• _ASSIGNMENT_: Search the listing below for "speedway". Copy each matching line.

• _SUPPLIED DATA_:
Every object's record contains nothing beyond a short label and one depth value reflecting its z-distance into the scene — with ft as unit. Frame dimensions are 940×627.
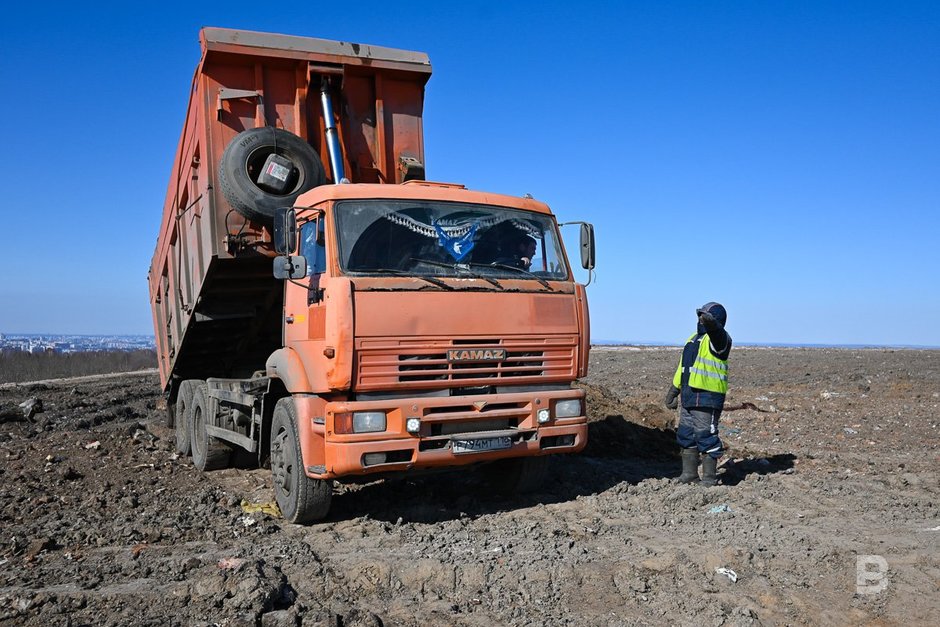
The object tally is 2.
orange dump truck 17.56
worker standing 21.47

---

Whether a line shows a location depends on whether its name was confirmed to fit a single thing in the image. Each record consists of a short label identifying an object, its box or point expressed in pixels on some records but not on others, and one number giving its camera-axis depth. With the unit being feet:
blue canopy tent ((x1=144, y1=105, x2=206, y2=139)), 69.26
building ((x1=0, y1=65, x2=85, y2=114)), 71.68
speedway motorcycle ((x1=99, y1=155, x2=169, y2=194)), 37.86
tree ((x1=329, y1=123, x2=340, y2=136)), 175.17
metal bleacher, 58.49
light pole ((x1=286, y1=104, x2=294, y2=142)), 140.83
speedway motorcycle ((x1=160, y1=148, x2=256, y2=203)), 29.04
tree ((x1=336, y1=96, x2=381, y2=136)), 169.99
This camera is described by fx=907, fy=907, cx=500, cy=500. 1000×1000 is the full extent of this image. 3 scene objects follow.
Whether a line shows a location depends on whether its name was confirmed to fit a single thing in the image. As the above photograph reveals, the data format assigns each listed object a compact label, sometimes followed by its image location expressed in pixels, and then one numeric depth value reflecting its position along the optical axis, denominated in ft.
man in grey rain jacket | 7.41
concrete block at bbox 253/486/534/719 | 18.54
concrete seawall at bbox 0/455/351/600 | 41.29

• _ANSWER BOX_:
speedway motorcycle ((x1=99, y1=155, x2=169, y2=194)), 37.86
speedway motorcycle ((x1=160, y1=148, x2=256, y2=203)), 29.04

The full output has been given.